Sunday April 14, 2024

The voice of Sindh

By Mubarak Ali
November 12, 2018

There are two forms of history writing that can help us understand a nation and its character. The first is dominated by the interests of the ruling classes and historians who have based their accounts on state documents, manuscripts, and the government’s legal and social announcements.

Such historical narratives reflect the activities of the ruling classes and highlight their role in building social and cultural values and traditions. The second form of history writing relies on the work of intellectuals who aren’t part of state institutions. Many of these intellectuals focus on the people and provide details of their hard work, contribution to the arts, and public festivals.

There is a difference between both historical accounts. The first represents the narrative of the upper class while the second depicts the role of the rest of society in shaping and building history.

We must understand and analyse the poetry of Shah Abdul Latif Bhitai on the basis of the second genre of historical narratives. First, we have to understand the history of Sindh from a political perspective that is closely related to social and cultural processes.

The history of Sindh begins with the publication of the Chach Nama or the Fatehnama Sindh, which is written from the Arab point of view, when Sindh lost its independence and became a province of the Umayyad and Abbasid empires. The second most important aspect was Sindh’s conquest by the Mughals during the rule of Emperor Akbar. Although Akbar was a great ruler, Sindhis viewed him as an imperialist whose forces occupied Sindh and made it part of the Mughal Empire.

In his book ‘Tarikh-e-Mazhar-e-Shahjahani’, Yousaf Mirak offers details of how Sindh’s population was subjected to injustices and exploitation. This shows how Sindh suffered politically, socially and economically during the Mughal era.

During the fall of the Mughal Empire, the bureaucracy could not control Sindh’s affairs and handed the territory over to the Kalhoras in 1701, a local tribe that, in the absence of any authority, proceeded to fight against landlords and occupied their landed property. Soon after, the Kalhoras assumed power and became the ruling dynasty. That was the period when a peasants’ rebellion led by Sufi saint Shah Inayat was brutally crushed, and Shah Inayat was executed in 1718. The Kalhoras found Sindh to be politically disturbed and tribally divided. They had failed to consolidate their rule and couldn’t contribute to people’s welfare.

When Nadir Shah invaded Sindh in 1739, Mian Noor Muhammad, a Kalhora ruler, didn’t defend his people. Instead, he escaped along with his treasure and sought refuge at Amarkot, from where he wanted to travel to the Thar Desert. However, Nadir Shah eventually reached Amarkot, took Mian Noor Muhammad prisoner and seized his treasure. Nadir Shah fixed an annual tribute of Rs20 lakh and made Sindh a ‘tributary state’. After Nadir Shah occupied Sindh, Ahmad Shah Abdali followed in his footsteps and invaded the region quite a few times and plundered its wealth.

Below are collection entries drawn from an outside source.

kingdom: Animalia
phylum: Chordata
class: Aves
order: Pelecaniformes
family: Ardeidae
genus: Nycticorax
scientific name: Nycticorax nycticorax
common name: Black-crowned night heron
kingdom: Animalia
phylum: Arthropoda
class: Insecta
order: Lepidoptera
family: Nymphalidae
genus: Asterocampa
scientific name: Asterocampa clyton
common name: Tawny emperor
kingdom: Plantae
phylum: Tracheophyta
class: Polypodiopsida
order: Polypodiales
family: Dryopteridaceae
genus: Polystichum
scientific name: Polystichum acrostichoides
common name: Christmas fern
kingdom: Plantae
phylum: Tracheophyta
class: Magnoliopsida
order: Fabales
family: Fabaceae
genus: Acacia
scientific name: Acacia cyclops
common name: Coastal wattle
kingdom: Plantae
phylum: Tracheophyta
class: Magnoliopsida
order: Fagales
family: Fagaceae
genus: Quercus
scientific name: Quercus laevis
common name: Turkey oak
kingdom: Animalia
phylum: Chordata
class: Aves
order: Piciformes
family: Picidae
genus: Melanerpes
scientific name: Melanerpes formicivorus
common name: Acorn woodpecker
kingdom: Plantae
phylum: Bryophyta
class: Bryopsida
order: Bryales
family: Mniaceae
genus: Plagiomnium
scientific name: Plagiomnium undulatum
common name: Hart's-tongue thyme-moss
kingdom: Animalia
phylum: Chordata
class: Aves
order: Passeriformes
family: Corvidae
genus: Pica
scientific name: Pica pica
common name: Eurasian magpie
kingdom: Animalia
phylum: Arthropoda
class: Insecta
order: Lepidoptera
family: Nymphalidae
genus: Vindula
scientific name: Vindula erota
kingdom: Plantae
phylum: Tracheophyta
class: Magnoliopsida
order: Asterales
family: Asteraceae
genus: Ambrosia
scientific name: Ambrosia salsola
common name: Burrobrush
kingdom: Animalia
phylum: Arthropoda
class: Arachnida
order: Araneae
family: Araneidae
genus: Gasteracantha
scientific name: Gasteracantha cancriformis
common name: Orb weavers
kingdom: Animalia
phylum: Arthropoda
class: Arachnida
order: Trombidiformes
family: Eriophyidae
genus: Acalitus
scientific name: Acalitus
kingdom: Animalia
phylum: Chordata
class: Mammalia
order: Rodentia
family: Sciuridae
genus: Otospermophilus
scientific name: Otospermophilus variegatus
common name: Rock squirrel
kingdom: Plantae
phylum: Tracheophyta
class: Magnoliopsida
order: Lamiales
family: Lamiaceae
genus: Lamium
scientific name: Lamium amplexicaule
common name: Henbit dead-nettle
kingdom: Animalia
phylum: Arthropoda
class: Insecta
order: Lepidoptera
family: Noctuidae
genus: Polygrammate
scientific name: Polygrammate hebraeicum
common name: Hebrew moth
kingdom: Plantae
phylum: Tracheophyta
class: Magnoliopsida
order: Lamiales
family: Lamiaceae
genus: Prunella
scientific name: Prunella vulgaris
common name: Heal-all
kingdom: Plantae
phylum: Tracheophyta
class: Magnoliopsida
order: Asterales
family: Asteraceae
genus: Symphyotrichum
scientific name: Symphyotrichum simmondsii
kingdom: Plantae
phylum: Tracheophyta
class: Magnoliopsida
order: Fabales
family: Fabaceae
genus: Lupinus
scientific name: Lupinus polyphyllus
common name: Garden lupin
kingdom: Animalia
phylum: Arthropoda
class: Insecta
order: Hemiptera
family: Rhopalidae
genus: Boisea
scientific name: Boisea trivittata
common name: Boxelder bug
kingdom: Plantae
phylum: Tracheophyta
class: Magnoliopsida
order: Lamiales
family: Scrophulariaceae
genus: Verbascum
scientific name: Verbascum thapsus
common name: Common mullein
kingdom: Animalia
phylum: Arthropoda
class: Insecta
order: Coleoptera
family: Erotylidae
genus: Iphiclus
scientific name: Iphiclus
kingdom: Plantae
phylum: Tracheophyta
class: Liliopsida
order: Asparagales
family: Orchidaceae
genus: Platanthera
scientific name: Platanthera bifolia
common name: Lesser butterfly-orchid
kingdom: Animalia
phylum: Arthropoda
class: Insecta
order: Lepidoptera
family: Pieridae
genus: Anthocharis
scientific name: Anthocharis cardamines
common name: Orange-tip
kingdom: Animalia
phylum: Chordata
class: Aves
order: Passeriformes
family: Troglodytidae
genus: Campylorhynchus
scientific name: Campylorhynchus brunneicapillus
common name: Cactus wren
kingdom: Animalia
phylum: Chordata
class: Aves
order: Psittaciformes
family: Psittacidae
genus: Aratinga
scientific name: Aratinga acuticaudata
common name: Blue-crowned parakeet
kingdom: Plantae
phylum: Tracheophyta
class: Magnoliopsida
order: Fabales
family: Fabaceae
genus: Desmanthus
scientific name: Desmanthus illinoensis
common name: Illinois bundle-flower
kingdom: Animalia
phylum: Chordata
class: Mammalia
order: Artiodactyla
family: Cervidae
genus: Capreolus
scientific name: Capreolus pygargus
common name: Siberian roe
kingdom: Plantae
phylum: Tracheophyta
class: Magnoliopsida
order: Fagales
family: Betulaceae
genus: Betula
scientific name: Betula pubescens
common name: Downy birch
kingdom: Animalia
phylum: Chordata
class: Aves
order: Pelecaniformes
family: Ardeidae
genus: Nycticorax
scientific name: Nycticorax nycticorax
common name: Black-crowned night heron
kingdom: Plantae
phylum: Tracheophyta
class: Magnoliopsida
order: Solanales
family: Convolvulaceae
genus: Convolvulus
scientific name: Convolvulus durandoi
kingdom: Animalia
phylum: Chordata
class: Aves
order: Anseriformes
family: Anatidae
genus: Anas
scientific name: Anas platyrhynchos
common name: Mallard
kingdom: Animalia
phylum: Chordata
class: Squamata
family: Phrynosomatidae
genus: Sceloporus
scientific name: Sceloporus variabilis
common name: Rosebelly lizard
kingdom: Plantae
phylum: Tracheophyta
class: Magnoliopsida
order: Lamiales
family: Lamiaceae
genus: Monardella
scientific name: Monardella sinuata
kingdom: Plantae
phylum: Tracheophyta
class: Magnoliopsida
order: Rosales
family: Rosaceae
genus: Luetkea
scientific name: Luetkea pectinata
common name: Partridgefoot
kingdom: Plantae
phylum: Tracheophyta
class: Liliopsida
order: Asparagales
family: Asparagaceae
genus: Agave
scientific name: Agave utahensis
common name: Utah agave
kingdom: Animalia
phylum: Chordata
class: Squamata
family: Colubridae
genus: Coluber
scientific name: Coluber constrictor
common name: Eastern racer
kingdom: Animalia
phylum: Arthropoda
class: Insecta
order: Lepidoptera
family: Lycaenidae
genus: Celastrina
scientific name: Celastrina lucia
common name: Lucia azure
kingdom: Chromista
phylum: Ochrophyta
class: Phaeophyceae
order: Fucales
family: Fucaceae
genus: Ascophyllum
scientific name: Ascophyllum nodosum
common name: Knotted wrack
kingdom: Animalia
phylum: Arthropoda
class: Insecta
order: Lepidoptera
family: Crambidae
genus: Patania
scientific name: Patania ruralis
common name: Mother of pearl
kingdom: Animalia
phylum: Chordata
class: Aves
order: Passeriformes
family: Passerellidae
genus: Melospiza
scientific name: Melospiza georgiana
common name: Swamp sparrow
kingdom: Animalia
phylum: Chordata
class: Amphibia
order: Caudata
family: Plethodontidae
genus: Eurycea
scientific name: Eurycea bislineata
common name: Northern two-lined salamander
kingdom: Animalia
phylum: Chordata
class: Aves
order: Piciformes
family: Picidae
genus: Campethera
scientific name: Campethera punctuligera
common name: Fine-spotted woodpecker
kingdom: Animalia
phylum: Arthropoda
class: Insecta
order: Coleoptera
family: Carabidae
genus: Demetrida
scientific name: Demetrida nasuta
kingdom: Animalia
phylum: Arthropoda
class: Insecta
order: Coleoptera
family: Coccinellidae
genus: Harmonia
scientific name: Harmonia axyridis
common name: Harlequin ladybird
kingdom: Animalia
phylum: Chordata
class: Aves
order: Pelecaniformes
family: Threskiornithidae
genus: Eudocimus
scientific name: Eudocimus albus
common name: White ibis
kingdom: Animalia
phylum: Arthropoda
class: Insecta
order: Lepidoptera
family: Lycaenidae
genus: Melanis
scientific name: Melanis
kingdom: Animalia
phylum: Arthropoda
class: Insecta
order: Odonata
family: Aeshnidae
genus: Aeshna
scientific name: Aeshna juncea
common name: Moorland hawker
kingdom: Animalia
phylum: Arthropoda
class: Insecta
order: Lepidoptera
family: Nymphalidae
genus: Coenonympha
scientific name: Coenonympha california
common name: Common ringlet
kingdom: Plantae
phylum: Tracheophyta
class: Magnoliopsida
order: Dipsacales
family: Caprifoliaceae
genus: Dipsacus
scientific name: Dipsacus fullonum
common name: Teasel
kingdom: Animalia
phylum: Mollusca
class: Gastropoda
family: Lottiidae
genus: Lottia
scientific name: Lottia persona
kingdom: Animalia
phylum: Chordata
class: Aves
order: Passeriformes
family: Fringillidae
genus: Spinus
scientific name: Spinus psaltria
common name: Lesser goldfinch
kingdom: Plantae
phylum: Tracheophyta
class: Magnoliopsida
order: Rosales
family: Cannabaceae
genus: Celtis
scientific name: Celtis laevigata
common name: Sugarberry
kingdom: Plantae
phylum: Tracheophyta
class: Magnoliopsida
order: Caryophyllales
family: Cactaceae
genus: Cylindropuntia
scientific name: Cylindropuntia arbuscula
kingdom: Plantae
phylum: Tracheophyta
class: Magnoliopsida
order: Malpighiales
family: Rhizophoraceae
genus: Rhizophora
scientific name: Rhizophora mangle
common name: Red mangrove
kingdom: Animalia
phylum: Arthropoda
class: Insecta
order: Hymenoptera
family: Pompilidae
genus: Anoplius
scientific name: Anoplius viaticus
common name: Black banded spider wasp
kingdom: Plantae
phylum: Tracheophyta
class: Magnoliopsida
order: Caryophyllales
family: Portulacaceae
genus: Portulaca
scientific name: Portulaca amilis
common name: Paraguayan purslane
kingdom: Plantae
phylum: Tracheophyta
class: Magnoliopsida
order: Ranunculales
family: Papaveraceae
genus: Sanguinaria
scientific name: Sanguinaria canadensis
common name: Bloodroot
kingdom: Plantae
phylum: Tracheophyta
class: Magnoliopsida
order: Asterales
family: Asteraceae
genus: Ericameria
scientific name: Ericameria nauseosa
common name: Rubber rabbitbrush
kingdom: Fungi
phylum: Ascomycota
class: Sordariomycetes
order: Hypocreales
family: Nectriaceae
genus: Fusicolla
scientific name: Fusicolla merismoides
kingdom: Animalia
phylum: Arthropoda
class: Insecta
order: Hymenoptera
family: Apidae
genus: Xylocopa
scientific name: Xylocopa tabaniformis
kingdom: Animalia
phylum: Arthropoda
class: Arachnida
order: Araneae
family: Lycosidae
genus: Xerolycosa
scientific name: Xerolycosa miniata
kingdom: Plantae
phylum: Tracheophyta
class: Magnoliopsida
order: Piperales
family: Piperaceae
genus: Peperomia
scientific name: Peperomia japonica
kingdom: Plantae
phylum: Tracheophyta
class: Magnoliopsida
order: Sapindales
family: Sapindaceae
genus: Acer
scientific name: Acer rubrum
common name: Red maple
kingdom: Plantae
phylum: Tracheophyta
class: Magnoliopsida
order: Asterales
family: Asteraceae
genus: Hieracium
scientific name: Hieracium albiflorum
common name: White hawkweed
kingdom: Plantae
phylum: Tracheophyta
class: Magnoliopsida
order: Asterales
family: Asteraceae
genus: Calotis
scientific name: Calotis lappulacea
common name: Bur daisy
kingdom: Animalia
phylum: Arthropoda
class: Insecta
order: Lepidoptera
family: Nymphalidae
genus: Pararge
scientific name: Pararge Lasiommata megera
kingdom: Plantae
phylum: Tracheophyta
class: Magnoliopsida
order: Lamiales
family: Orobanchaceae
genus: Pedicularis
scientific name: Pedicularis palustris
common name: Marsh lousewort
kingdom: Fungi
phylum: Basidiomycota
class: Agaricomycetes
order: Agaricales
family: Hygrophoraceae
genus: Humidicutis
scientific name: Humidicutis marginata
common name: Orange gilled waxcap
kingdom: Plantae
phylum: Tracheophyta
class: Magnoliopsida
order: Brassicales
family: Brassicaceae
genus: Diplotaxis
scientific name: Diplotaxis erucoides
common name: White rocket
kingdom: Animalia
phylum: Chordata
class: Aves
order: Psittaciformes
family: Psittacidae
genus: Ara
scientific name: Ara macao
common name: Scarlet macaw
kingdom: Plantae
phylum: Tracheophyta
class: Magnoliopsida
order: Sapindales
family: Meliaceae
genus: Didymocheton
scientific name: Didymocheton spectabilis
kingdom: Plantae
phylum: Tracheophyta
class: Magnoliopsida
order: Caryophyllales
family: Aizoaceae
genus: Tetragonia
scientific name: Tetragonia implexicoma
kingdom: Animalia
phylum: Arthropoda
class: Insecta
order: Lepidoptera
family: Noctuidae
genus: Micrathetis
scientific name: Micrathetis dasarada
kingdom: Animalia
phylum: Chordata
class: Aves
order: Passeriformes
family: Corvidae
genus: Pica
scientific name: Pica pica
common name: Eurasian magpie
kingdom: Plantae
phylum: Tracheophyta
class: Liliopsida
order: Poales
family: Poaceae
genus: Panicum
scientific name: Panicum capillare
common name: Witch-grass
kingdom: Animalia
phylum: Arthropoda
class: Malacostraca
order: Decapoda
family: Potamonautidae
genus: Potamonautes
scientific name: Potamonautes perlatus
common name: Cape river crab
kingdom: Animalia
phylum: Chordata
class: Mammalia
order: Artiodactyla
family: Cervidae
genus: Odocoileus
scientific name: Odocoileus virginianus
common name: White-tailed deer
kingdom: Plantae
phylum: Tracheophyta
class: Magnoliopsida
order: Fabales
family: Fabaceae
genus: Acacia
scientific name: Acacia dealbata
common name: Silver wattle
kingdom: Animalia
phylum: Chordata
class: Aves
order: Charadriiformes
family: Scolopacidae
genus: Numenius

When the Kalhoras rulers failed to protect people from invaders, their lives became miserable. There was a permanent threat of invasions in their towns and villages. When the political system became progressively more unstable and the economic situation collapsed, the Kalhoras made attempts to seek refuge and protection. They turned their attention towards Sufi saints and their shrines and khanqahs. As a result, Sufism became popular in Sindh and various Sufi orders emerged that drew people to pay homage to saints and revitalise themselves to endure life’s hardships.

Shah Abdul Latif Bhitai experienced Sindh’s escalating political, social and economic conditions. As a result, we find deep imprints of his times in his poetry. Shah Bhitai also travelled across the country and established direct contacts with peasants, workers, craftsmen, artisans and nomads. He fully integrated their sensibilities, sufferings and pain into his consciousness. Therefore, his poetry reflects the condition of marginalised groups.

There is no religious extremism and sectarianism in Shah Abdul Latif Bhitai’s poetry. He also did not seek any royal favours or protection throughout his life. Shah Abdul Latif Bhitai chose to write in Sindhi instead of Persian, the language of the elite, to gain direct access to the people. His poetry, therefore, enriches Sindhi literature and raises the standard of Sindhi as a language.

If history is written on the basis of Shah Abdul Latif Bhitai’s poetry, historians may find considerable information about culture and folk literature that could provide a better understanding of Sindh’s people.

After Partition, Sindh faced an array of political and social problems and a nationalist movement emerged to address these challenges. The nationalist movement recognises Shah Abdul Latif Bhitai as a symbol of Sindhi culture and the voice of Sindhis. However, making Bhitai a nationalist emblem is not correct because his poetry carries a universal message that should be promoted to integrate all the provinces of Pakistan.

The writer is a veteran historian and scholar.